__Task objective__:
Locate the line bearing "- 验证 CORS 配置" in the material below, then reproduce it and each following line up to and including the line bearing "## 🚀 自动化部署脚本".

*-*-*

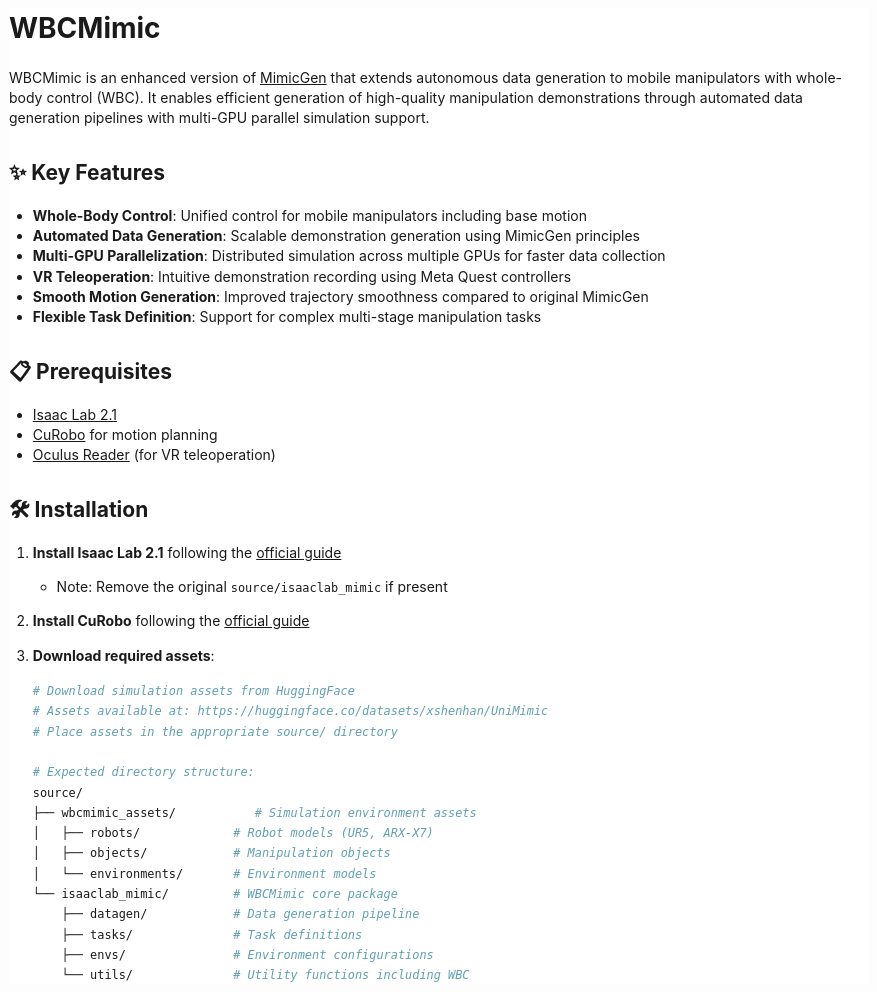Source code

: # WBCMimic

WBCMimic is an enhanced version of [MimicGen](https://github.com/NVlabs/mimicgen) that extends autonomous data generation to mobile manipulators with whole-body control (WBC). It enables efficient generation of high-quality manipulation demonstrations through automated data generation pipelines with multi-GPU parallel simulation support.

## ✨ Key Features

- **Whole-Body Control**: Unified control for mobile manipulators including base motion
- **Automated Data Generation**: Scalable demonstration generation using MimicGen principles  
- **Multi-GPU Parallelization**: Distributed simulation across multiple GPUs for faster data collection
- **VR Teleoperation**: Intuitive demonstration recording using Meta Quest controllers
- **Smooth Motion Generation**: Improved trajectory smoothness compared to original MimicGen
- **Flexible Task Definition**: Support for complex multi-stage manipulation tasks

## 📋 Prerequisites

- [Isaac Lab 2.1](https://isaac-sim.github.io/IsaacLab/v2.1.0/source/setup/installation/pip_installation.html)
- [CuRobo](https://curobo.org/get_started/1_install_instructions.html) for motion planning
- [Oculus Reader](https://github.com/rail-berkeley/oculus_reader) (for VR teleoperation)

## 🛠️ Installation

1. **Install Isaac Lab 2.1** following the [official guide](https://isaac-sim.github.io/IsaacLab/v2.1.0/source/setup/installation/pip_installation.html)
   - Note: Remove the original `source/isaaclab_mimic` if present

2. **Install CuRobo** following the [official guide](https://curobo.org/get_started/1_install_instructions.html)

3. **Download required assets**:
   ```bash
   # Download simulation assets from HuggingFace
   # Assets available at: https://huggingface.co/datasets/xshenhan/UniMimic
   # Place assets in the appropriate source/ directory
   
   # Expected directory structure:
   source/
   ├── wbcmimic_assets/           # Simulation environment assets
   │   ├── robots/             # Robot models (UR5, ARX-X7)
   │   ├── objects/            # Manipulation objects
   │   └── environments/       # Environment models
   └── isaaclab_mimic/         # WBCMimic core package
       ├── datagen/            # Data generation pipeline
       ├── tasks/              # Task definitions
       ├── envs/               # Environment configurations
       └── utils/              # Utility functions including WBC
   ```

*-*-*

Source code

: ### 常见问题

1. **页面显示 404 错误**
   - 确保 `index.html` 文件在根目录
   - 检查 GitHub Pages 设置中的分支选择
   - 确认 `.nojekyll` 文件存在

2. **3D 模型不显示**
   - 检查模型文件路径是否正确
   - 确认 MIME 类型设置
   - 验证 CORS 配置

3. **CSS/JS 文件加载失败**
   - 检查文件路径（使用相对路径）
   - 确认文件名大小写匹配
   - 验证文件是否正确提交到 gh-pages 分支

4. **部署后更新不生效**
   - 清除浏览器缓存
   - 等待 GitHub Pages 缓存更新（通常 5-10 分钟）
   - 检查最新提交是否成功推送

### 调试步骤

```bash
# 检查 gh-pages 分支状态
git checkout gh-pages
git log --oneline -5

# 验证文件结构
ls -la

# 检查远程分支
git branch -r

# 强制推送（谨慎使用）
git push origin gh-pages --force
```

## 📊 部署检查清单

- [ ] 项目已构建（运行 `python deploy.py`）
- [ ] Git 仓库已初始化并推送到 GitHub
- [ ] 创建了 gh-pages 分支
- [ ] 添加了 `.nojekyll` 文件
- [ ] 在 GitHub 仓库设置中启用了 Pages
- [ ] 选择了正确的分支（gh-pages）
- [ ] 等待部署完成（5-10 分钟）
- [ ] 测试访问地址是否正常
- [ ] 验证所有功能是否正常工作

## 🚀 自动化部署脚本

*-*-*

__Response to this task__:
   - 验证 CORS 配置

3. **CSS/JS 文件加载失败**
   - 检查文件路径（使用相对路径）
   - 确认文件名大小写匹配
   - 验证文件是否正确提交到 gh-pages 分支

4. **部署后更新不生效**
   - 清除浏览器缓存
   - 等待 GitHub Pages 缓存更新（通常 5-10 分钟）
   - 检查最新提交是否成功推送

### 调试步骤

```bash
# 检查 gh-pages 分支状态
git checkout gh-pages
git log --oneline -5

# 验证文件结构
ls -la

# 检查远程分支
git branch -r

# 强制推送（谨慎使用）
git push origin gh-pages --force
```

## 📊 部署检查清单

- [ ] 项目已构建（运行 `python deploy.py`）
- [ ] Git 仓库已初始化并推送到 GitHub
- [ ] 创建了 gh-pages 分支
- [ ] 添加了 `.nojekyll` 文件
- [ ] 在 GitHub 仓库设置中启用了 Pages
- [ ] 选择了正确的分支（gh-pages）
- [ ] 等待部署完成（5-10 分钟）
- [ ] 测试访问地址是否正常
- [ ] 验证所有功能是否正常工作

## 🚀 自动化部署脚本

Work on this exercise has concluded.